One figure is the whole answer: the number of lines below that contain the word "Synchronized".

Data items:

--------------------------------

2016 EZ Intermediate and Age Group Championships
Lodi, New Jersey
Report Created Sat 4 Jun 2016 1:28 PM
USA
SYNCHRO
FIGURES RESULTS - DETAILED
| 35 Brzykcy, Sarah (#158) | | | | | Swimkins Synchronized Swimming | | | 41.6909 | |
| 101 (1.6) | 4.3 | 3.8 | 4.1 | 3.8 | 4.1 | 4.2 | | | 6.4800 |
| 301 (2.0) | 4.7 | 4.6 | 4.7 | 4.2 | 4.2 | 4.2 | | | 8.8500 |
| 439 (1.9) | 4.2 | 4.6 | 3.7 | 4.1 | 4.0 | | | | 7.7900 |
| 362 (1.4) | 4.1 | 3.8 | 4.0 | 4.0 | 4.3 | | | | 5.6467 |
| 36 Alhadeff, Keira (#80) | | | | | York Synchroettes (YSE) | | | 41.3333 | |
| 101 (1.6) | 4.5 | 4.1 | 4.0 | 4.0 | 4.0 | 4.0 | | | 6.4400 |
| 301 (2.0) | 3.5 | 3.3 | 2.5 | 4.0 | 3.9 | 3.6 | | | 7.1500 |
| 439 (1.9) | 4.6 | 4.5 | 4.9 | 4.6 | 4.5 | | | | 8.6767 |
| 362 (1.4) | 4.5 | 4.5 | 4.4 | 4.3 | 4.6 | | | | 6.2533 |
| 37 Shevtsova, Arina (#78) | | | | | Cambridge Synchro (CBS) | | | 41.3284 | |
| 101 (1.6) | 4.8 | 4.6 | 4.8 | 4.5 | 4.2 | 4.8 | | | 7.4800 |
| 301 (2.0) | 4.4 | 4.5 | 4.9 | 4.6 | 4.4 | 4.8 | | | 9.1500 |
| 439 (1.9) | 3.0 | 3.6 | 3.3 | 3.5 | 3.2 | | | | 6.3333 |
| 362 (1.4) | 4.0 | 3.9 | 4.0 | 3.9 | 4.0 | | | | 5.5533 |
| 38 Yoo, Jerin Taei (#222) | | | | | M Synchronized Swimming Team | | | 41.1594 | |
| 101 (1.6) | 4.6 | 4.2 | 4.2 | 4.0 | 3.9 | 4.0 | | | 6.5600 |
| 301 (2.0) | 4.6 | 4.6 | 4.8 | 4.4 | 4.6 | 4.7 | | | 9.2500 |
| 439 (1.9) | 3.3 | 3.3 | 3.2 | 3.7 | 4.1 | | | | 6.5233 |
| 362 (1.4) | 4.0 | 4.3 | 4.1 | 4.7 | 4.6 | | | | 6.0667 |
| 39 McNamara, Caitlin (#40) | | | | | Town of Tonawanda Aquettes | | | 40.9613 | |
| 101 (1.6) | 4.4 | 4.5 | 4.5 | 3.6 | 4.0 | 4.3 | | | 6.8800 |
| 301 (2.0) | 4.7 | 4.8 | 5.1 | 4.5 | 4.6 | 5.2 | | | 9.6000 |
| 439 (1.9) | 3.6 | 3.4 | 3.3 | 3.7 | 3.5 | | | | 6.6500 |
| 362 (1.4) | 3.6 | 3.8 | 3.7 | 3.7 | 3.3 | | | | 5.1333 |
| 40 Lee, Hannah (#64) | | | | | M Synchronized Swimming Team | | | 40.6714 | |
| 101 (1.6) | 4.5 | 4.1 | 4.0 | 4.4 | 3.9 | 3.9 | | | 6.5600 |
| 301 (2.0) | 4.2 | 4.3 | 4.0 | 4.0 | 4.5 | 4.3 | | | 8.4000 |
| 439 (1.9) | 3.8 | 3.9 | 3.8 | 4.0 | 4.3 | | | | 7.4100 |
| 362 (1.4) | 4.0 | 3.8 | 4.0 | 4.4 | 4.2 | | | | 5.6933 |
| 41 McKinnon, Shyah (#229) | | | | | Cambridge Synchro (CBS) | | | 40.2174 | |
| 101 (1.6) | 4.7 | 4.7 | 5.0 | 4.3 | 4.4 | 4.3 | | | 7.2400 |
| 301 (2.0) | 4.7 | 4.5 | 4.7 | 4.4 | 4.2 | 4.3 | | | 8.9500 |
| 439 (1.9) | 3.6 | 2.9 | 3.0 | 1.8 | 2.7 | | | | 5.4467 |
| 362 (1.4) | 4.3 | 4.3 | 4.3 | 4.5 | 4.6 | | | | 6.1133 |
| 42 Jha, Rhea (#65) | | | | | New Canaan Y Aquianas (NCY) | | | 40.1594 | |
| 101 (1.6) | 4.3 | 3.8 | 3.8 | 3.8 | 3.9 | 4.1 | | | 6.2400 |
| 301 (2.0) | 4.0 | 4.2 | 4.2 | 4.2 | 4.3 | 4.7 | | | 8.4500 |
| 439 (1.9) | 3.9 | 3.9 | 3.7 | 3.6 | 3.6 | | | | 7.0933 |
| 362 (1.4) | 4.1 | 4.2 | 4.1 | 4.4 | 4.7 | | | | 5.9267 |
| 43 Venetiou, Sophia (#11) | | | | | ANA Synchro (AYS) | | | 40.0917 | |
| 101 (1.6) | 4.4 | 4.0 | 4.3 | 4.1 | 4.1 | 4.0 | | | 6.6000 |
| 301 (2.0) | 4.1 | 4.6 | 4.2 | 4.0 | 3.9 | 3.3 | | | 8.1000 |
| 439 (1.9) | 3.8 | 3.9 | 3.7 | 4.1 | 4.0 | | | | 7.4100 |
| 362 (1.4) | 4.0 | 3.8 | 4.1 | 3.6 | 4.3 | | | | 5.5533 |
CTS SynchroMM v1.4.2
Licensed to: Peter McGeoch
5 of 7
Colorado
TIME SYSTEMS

--------------------------------

- EXERCISE SOLUTION -
3